Black Easter Greek Genocide The Greeks of Ganochora fleeing their homeland, 1922. Photo: Georgios Lykidis. Source: Photographic archive EΛΙΑ-ΜΙΕΤ

April 6 marks the beginning of the Greek Genocide by the Ottoman Empire. It was Monday after Easter in 1914, now known as “Black Easter,” when the systematic extermination of the Greeks and their expulsion from Eastern Thrace, now a part of Turkey, began by Ottoman authorities.

At the beginning of the 20th century, Greeks in Eastern Thrace accounted for approximately 250,000 people. However, when the Ottoman Turks unleashed their genocide, many Greeks from Eastern Thrace were exiled to Greece and 100,000 transferred to Anatolia.

About only half of those transferred to the interior of the Ottoman Empire was eventually transported to Greece, and the rest were either killed or Turkified.

Eastern Thrace genocide
*Montpelier Examiner (Idaho), 1 Aug 1913

As recorded by the Greek Genocide Resource Center, Aspasia Constantinides an eye-witness to the deportation recounted:

After a two hour march, we reached a deep and narrow ravine where we found Corporal Ismail with a number of immigrants, apparently waiting for us. As soon as he saw us, he ordered our drivers to stop, and dragging the women out of the carts and beat them savagely. They snatched the earrings the women wore and in so doing cut their ears; they forced them to undress in order to get at the necklaces they wore, and often tore them off their necks with such violence that in one instance a woman's throat was cut, causing the blood to flow in torrents.

A report by the Consular Agent in Kirklareli on April 23, 1914, stated that the hodjas (Muslim schoolmasters) in local mosques were inciting hatred of Christians and Greeks, and officials were arming local Turks with army rifles to commit crimes.

Eastern Thrace genocide
*Port Pirie Recorder and Western Mail (South Australia), 19 May 1914, page 2.
Eastern Thrace genocide
*Fleeing Eastern Thrace by rail (c. 1922).

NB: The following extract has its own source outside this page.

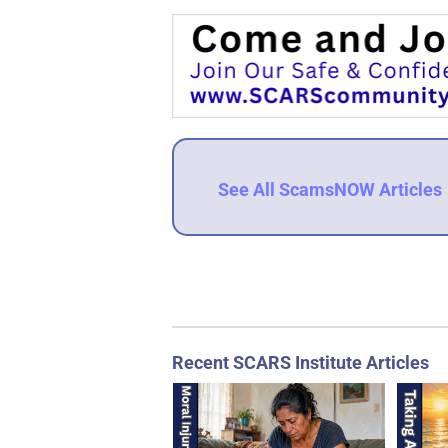
See All ScamsNOW Articles
Recent SCARS Institute Articles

Courtesy: D. Mavridis.

The slaughter ended on October 11, 1922, when the Greeks of Eastern Thrace who refused to be Turkified were given 15 days to leave their ancestral homes of thousands of years following the signing of the armistice at Mudanya at the end of the Greco-Turkish War.

In speaking with Greek City Times, historian Marios Mathios-Josefidis explained how Eastern Thrace came into Turkish hands.

“One less known fact about Eastern Thrace is that Turkey annexed it without even one shot fired. The Greek government and Eleftherios Venizelos following the Asia Minor Catastrophe had to repel claims from Turkey that demanded Greece to pay war reparations,” Mathios-Josefidis explained.

“Facing a big financial problem because of the arrival of the Greek refugees from Minor Asia and a society that was tired after 10 years of conflict - The Balkan Wars, First World War and the Asia Minor Campaign - Greece stepped back and decided to offer Eastern Thrace to the Turks as war reparation,” he continued.

The historian then explains that the mass slaughter of Greeks in Eastern Thrace could have taken a very different course of events.

“Was it a necessary move?” he questions. “As a historian, I do not have the right to make conclusions of ‘what if,’ but having knowledge of the situations during this period, sure I can tell that it was a hurried decision. The Greek Army in Thrace Army was very strong and capable of repelling any attack from the Turks. But the most important factor was that the Turks had to travel by sea [to reach Thrace] as Constantinople was under British control. The problem for the Turks was that they did not have a Navy to do this,” Mathios-Josefidis said.

“On the other hand, the Greek Royal Navy was strong and experienced. Somebody can claim that the Great Powers forced us to give this historical province to the Turks. History has proven to us many times that nations that want to be pressed, are finally pressed because of other powers, and I mean this, especially for leadership. Unfortunately, our leadership at this time was not as decided as it had to be,” concluded the historian.